Malheureusement, on fait face à des poches de sècheresse très longues. On rentre bredouille des champs. Il n’y a rien à mettre sous la dent », explique-t-il, tout en se demandant comment faire pour nourrir une famille de plus de 40 personnes. L’air désemparé, il ne sait plus à quel saint se vouer. Autre lieu, même constat. Nongfairé dans la commune de Oula, à environ 35 km de Ouahigouya, est une zone à forte production de maïs. Là-bas, les producteurs sont dans le désarroi. Certains ont déjà abandonné leurs champs pour vaquer à d’autres occupations comme la maraîcheculture. C’est le cas de Salifou Guiro. Son champ de maïs de 2 ha a séché complètement. « Même s’il pleut actuellement, je n’espère plus rien ici » indique-t-il, tout découragé. Mahamadou Guiro, lui a semé du sorgho dans son champ de 1ha. Producteur modèle, il estime ces pertes à plus de 50%, car une partie du champ a été décimée. Selon le chef de l’Unité d’animation technique (UAT), Amadou Ouattara, c’est à partir du 15 août dernier que les pluies ont commencé à se raréfier alors que les plantes étaient en plein développement.

Des pertes énormes

En effet, dans ces deux provinces, non seulement les pluies ont commencé tardivement mais la saison a été émaillée de poches de sécheresse très longues et répétées. « Elles peuvent durer deux semaines, voire plus. Elles sont intervenues au moment où les plantes avaient plus besoin d’eau pour se développer », souligne le Directeur provincial de l’Agriculture, des Aménagements hydroagricoles et de la Mécanisation du Loroum, Ousséni Ouédraogo.
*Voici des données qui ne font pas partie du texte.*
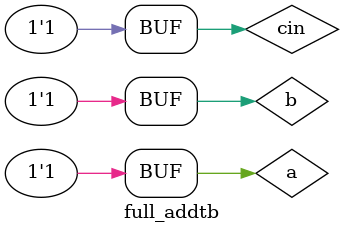
<source format=v>
module full_addtb;

	// Inputs
	reg a;
	reg b;
	reg cin;

	// Outputs
	wire sum;
	wire cout;

	// Instantiate the Unit Under Test (UUT)
	full_adder uut (
		.a(a), 
		.b(b), 
		.cin(cin), 
		.sum(sum), 
		.cout(cout)
	);

	initial begin
		// Initialize Inputs
		a = 0;
		b = 0;
		cin = 0;

		// Wait 100 ns for global reset to finish
		#70; a=0;b=0;cin=1;
       #70; a=0;b=1;cin=0;
		 #70; a=0;b=1;cin=1;
		 #70; a=1;b=0;cin=0;
		 #70; a=1;b=0;cin=1;
		 #70; a=1;b=1;cin=0;
		 #70; a=1;b=1;cin=1;
		// Add stimulus here

	end
      
endmodule


</source>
Et la Directrice provinciale en charge de l’Agriculture du Yatenga, Anne Tapsoba/ Kan-Ouar d’ajouter que ce sont le maïs, le riz, le niébé, l’arachide et le vandzou qui sont les plus touchés. « Les pertes pourraient s’estimer à plus de 60 voire 100%. Seuls le mil et le sorgho résistent à ces types de sécheresse. Si on gagne deux bonnes pluies, on peut espérer récolter 50% de ces productions », ajoute la DP du Yatenga. Les pertes dans le Loroum sont estimées à environ 596 775 tonnes et celles du Yatenga à 13 568 tonnes. Pour Mme Tapsoba, cette situation est liée au changement climatique. Des phénomènes qui sont indépendants de notre volonté. Pour y faire face, elle suggère que le producteur intègre dans l’agriculture, l’irrigation d’appoint en construisant des bassins de collecte d’eau de pluies, des forages ou des puits.